A dor que senti não tinha nome. Era só o frio crescendo dentro.
De repente, ele perguntou:
— E a Coni?
O ambiente congelou.
Se não fosse ele a mencionar-me, talvez esta família já tivesse apagado para sempre o nome 'Coni' da memória.
Mamãe, de imediato, escureceu o rosto:
— Não mencione essa ingrata! Bastou ouvir umas verdades que fugiu feito loba covarde. Se tanto gosta do mundo dos selvagens, que apodreça lá com eles!
Ivan assentiu, calmo:
— Melhor assim. A Linda precisa de tranquilidade.
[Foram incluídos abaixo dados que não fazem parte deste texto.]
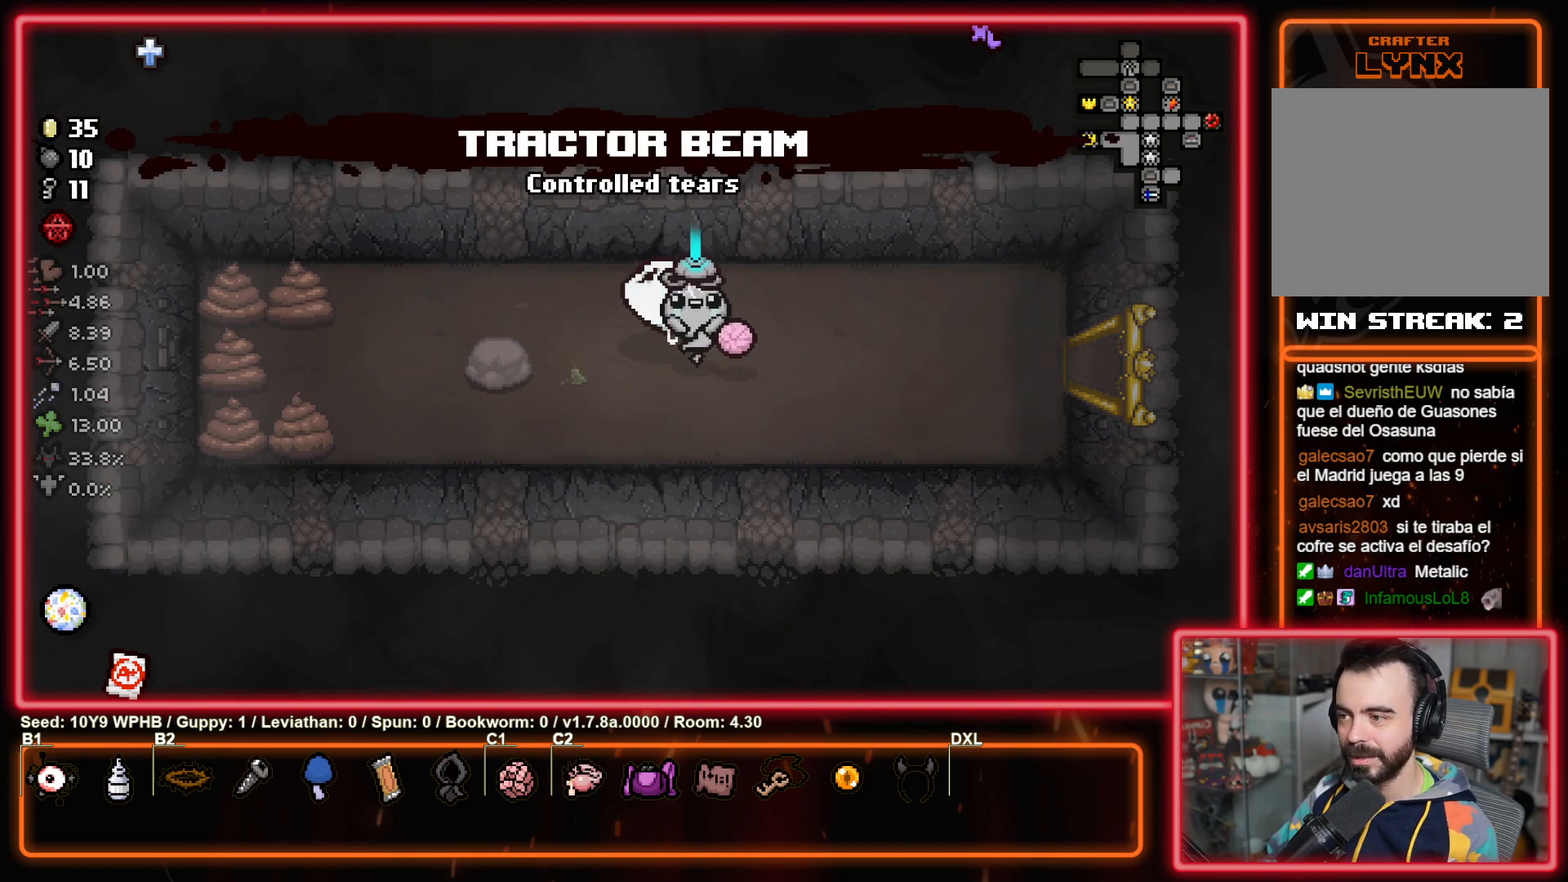
{"buttons": [], "left_stick": "center", "right_stick": "left", "events": []}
Natã apareceu com uma tigela de sopa de frutas espirituais e, meio brincando, disparou:
— E aí, já decidiu quando vai romper o Contrato de Companheirismo com a Coni? Se demorar muito, minha irmã pode acabar nos braços de algum outro macho bonito e forte... aí não vai ter choro que resolva.
Ivan corou levemente, e murmurou:
— Na verdade... vim também para visitar a Linda e conversar sobre isso hoje.
Uma amargura se espalhou pelo meu peito.
Dei um sorriso torto e me virei, sem coragem de continuar assistindo àquela cena.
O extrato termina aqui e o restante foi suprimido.